### Task objective
Determine the number of lines in the following entries that hold the word "cancer". Give only that number.

### Material for the task
= = = = =
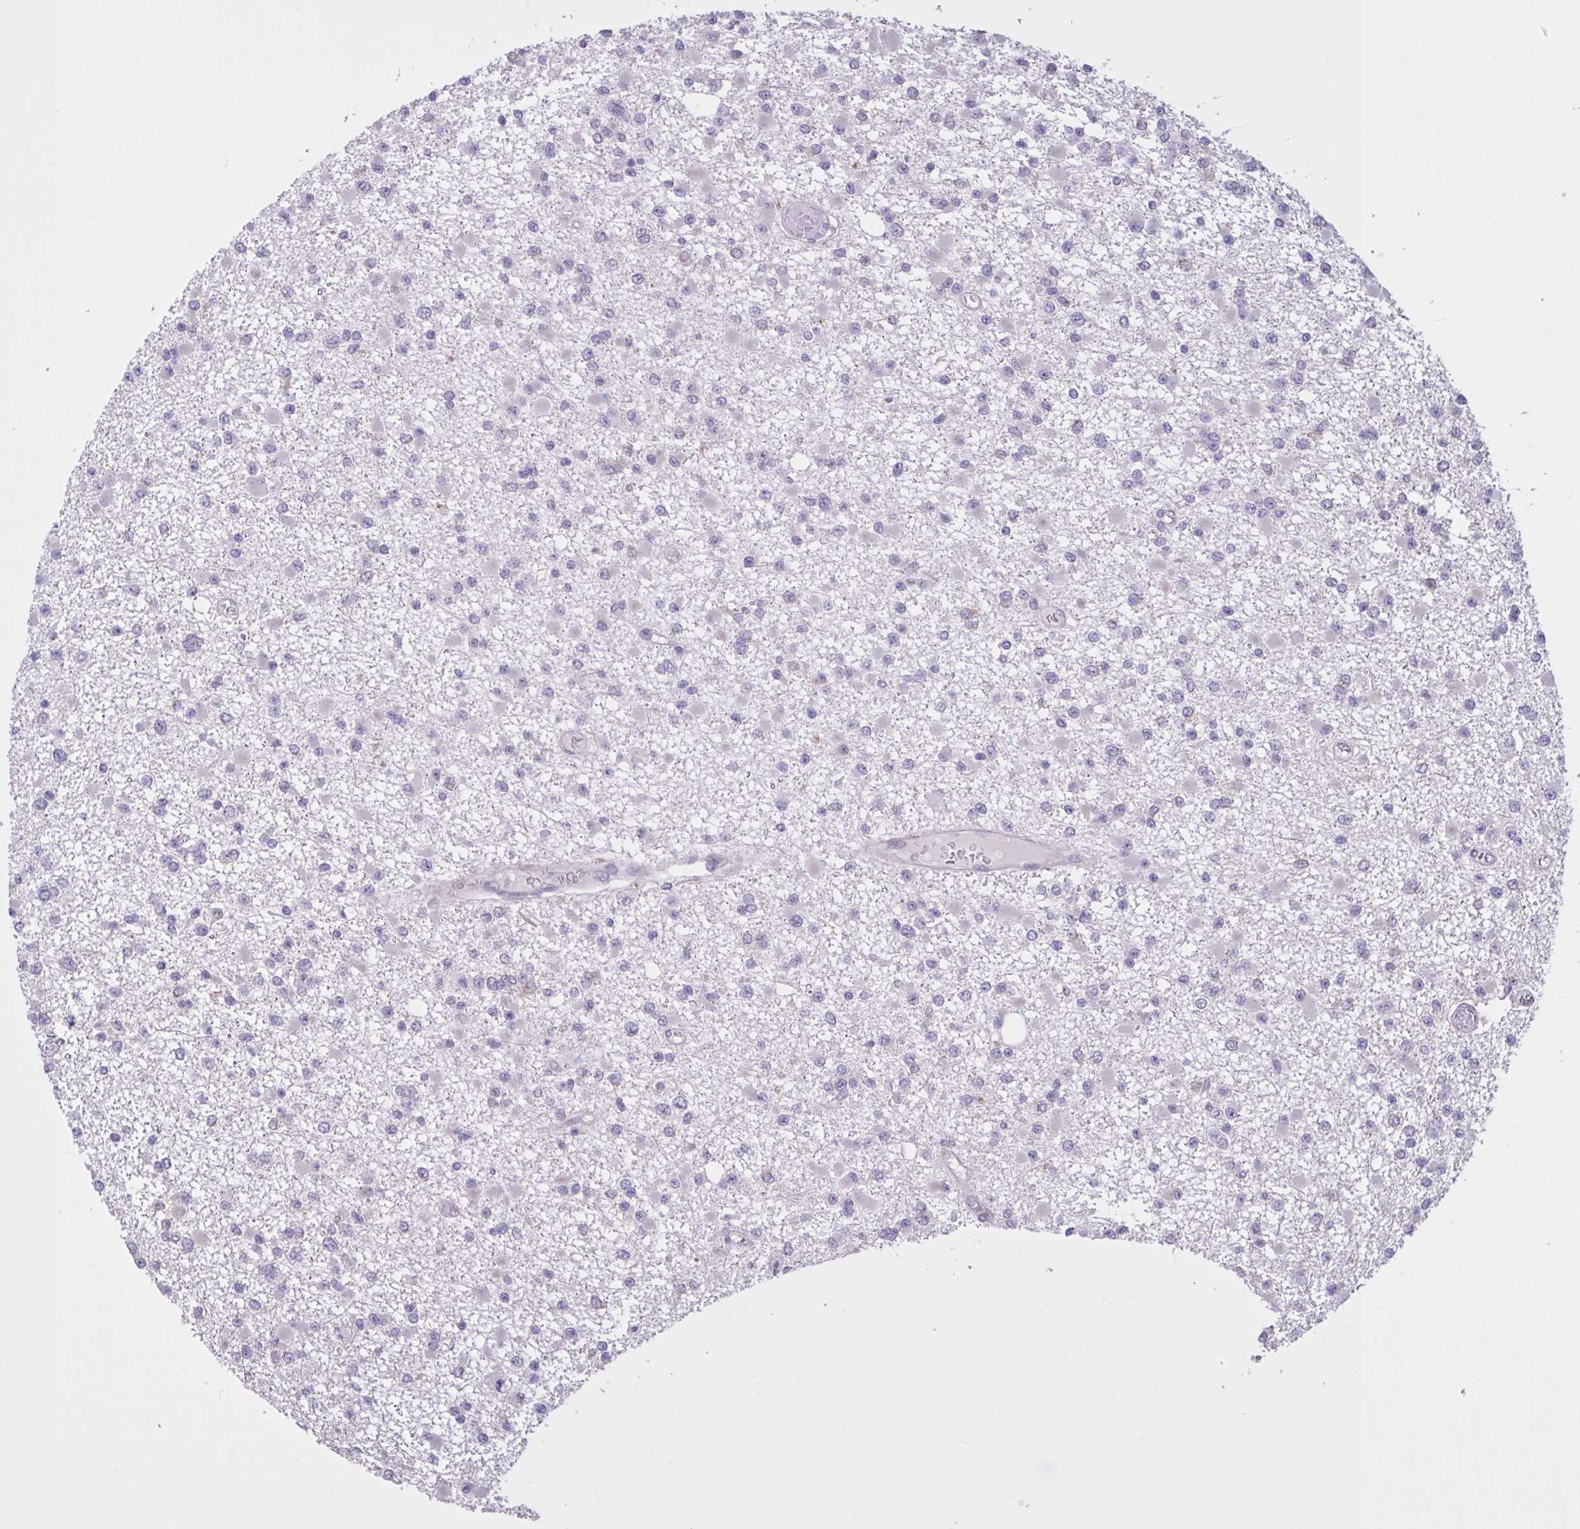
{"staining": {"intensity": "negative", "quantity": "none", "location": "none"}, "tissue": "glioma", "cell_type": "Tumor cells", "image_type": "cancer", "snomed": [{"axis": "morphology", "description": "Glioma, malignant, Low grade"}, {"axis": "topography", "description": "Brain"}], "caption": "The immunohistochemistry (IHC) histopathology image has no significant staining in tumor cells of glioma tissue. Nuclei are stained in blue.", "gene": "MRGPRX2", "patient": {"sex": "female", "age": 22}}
= = = = =
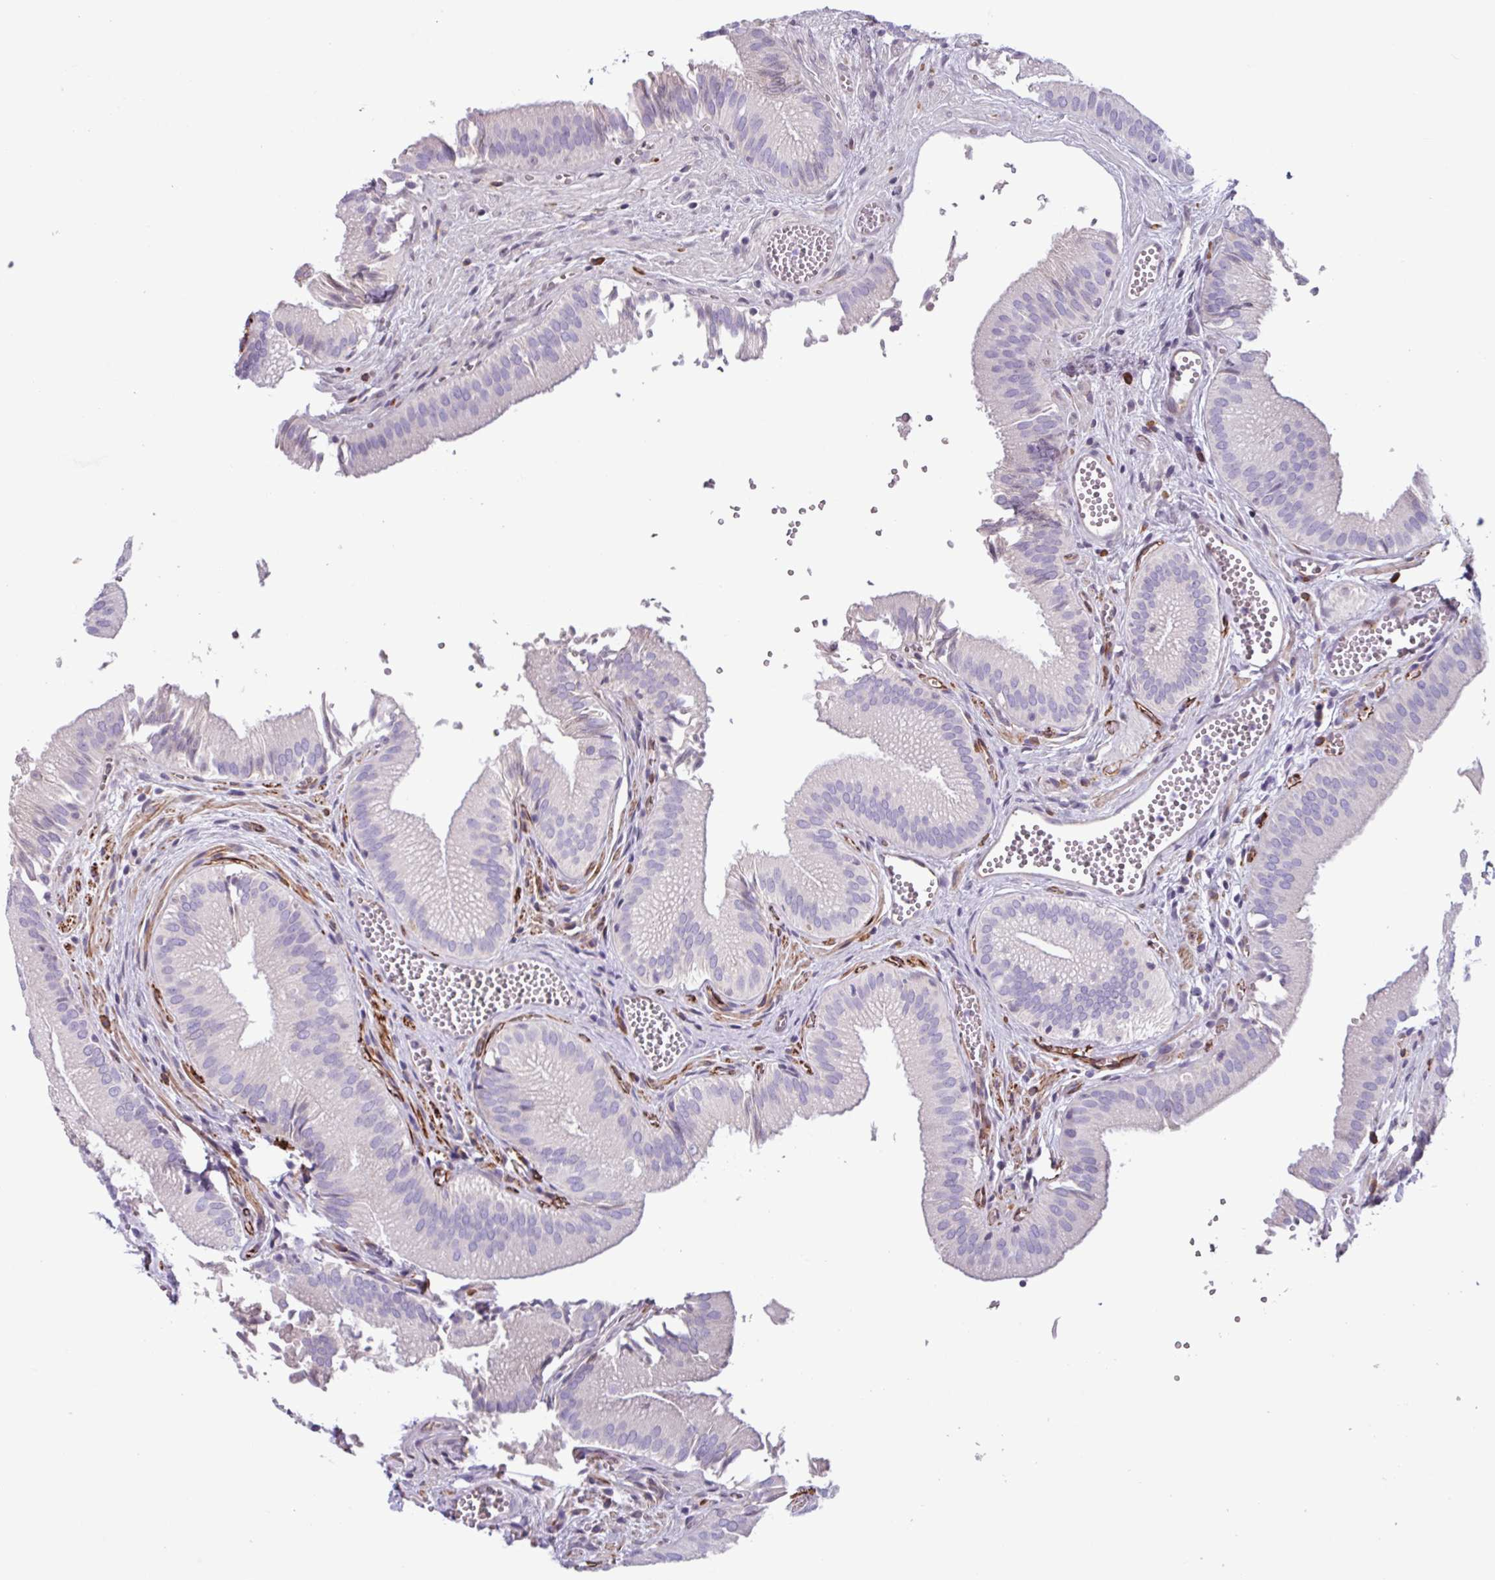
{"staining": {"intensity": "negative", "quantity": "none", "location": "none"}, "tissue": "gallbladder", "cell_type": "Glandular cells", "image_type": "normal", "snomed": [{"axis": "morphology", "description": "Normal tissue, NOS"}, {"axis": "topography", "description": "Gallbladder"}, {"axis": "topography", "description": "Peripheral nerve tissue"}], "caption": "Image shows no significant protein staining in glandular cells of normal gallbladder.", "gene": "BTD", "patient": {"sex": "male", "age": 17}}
= = = = =
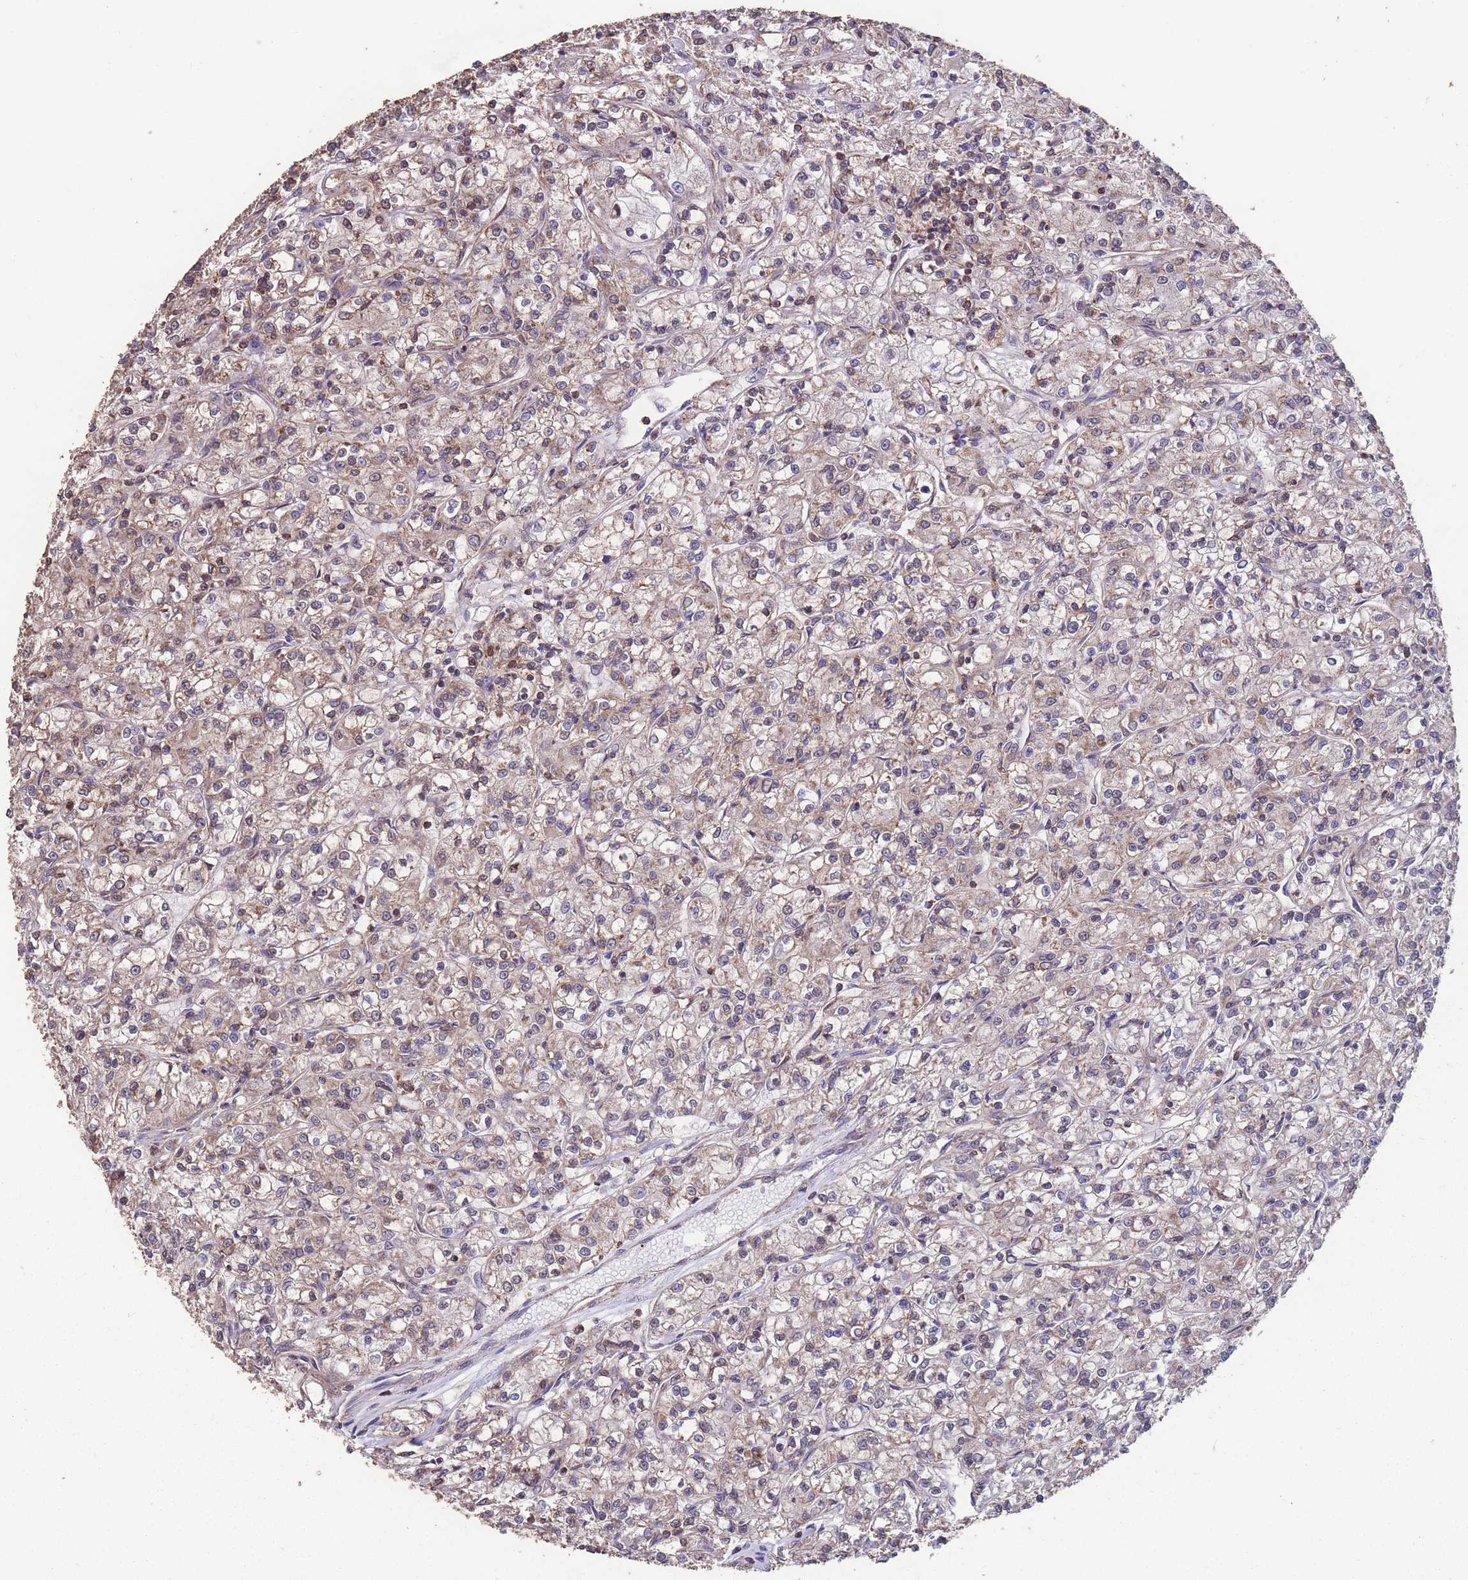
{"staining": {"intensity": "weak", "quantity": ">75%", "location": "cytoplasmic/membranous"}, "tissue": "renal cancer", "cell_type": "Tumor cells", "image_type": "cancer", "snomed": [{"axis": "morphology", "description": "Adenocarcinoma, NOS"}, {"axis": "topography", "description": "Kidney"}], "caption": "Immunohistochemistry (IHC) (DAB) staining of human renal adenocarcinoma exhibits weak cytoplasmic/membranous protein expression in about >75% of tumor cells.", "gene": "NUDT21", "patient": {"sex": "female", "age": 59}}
= = = = =
### Exercise solution
2